Erwartungsgemäß war die Pandemie das Thema, das gleich zu Beginn im Mittelpunkt stand. Biden warf
Trump einmal mehr vor, die Gefahr wider besseres Wissen heruntergespielt zu haben. Und noch immer, betonte er, habe das Oval Office keinen Plan, wie es mit einer Krankheit umgehe, die 220 000 Amerikaner das Leben kostete. „Wer für so viele Tote Verantwortung trägt, sollte nicht Präsident
der Vereinigten Staaten von Amerika bleiben“, wetterte er und warnte davor, Trumps optimistischen Szenarien zu glauben. Was die Amerikaner erwarte, sei ein dunkler Winter. Ein Impfstoff werde vor Mitte 2021 nicht zur Verfügung stehen.

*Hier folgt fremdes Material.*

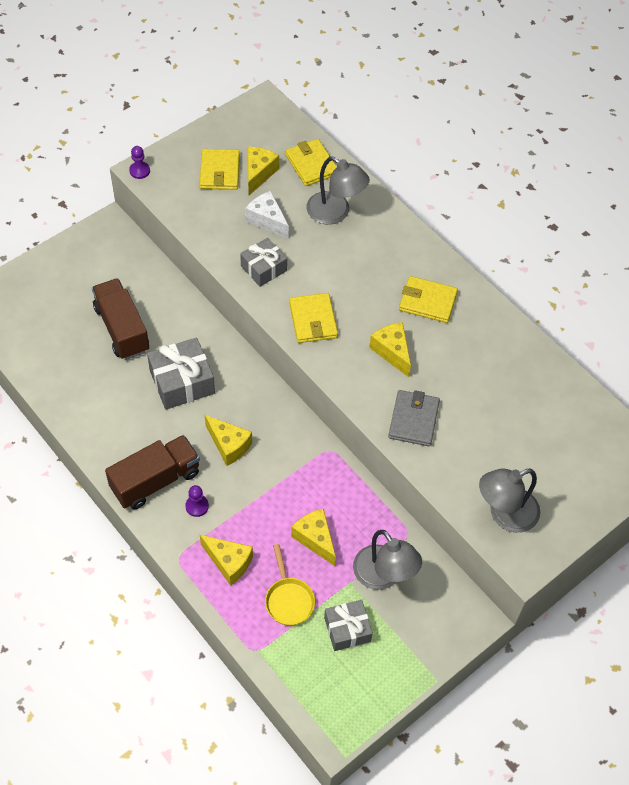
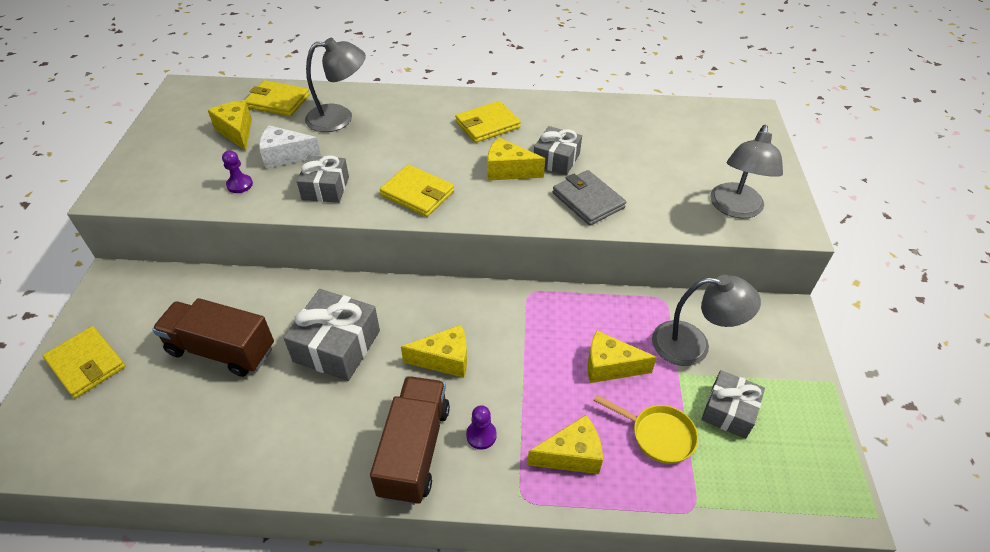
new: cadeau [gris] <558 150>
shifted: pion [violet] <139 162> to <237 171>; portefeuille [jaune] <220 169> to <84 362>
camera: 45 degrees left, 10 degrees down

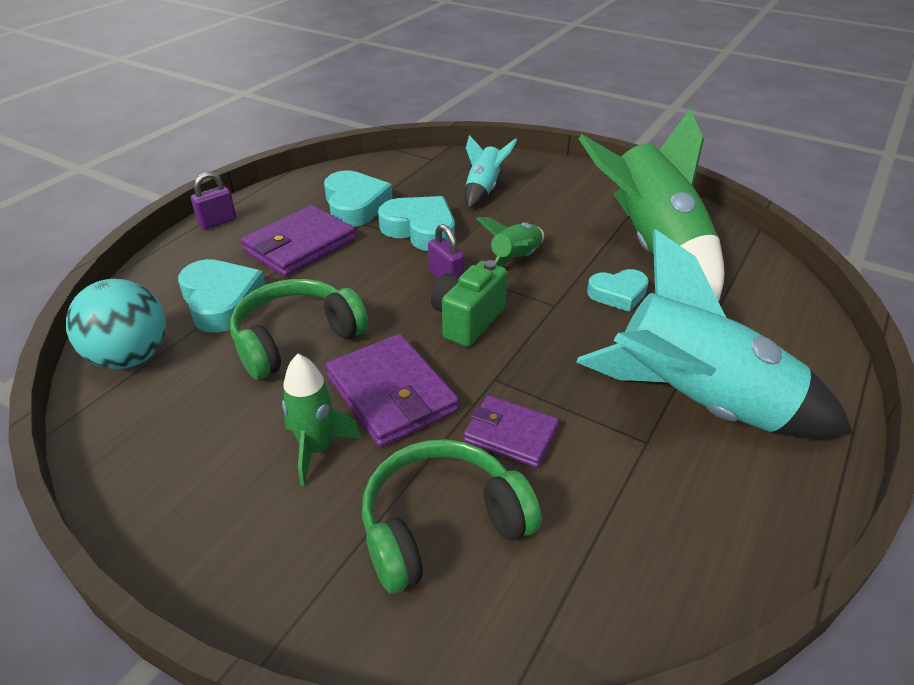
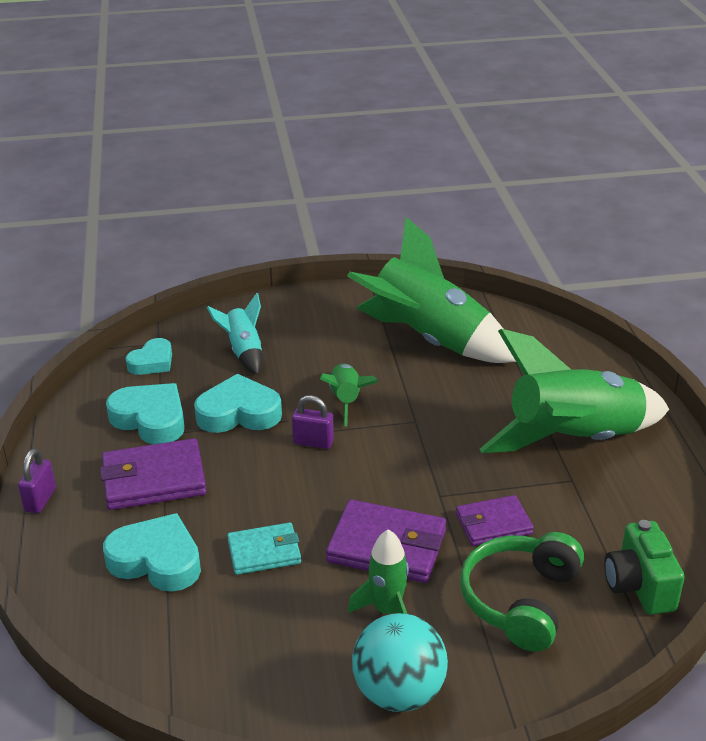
shifted: appareil photo [vert] <469 303> to <644 567>; cœur [turquoise] <618 290> to <149 356>; balle [turquoise] <116 324> to <400 662>
swapped: casque audio [vert] <299 329> to portefeuille [turquoise] <264 549>
repainted: fusée [turquoise] <714 334> to fusée [vert] <574 391>
rotated: portefeuille [violet] <298 241> = <153 474> 75 degrees clockwise
camera: 40 degrees left, 5 degrees down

Mit einem Vakzin sei binnen Wochen zu rechnen, prophezeite dagegen Trump und nannte Unternehmen, die aus seiner Sicht dafür stehen: Johnson & Johnson, Moderna, Pfizer. Nein, er glaube keineswegs, dass man einen dunklen Winter ansteuere, „wir sind ja dabei, unser Land wieder zu öffnen, wir lernen, mit dem Virus zu leben“. Darauf Biden: „Wir lernen, mit ihm zu sterben.“
Die persönlichen Angriffe blieben auch diesmal nicht aus, trotz des etwas moderateren Tons. Trump wechselte in die Rolle des Rebellen im Kampf gegen die politische Elite, die ihm 2016 zum Sieg verhalf. Obwohl er seit fast vier Jahren regiert, gab er den Außenseiter, der dem durch Biden verkörperten Establishment vorwirft, nur schöne Reden zu halten und nicht zu handeln. Zudem versuchte er seinen Widersacher als einen Politiker zu porträtieren, der sich im Amt massiv bereichert habe. Er unterstellte ihm, von Geschäften seines Sohnes Hunter in China profitiert zu haben. Auch behauptete er, ohne Belege zu nennen, die Familie Biden habe 3,5 Millionen Dollar von der Frau des Moskauer Bürgermeisters kassiert. Der Attackierte antwortete, statt auf Details einzugehen, mit einem Satz, mit dem er gleichsam den Stecker zu ziehen versuchte: „In meinem ganzen Leben habe ich nicht einen Penny von einer ausländischen Quelle angenommen“. Trump, konterte er, besitze ein geheimes Bankkonto in China, bis heute habe er nicht eine seiner Steuererklärungen offengelegt. „Was haben Sie zu verbergen?“
Emotional wurde es, als es um Kinder ging, die auf Weisung Trumps von ihren Eltern getrennt wurden, nachdem sie gemeinsam – ohne gültige Einreisepapiere – über die Grenze aus Mexiko gekommen waren. In 545 Fällen sind Minderjährige auf sich allein gestellt, weil es den Behörden bisher nicht gelang, ihre abgeschobenen Eltern ausfindig zu machen. Die Kinder, sagte Trump, seien von Koyoten, von Menschenschmugglern, in die USA gebracht worden, worauf Biden energisch widersprach. „Es waren keine Koyoten, sie kamen mit ihren Eltern. Sie wurden von ihren Eltern getrennt. Das verletzt alles, wofür wir als Nation stehen.“
Es ist ein Moment, einer von mehreren, der Biden besser aussehen lässt als den Mann, den er am 20. Januar im Oval Office ablösen will.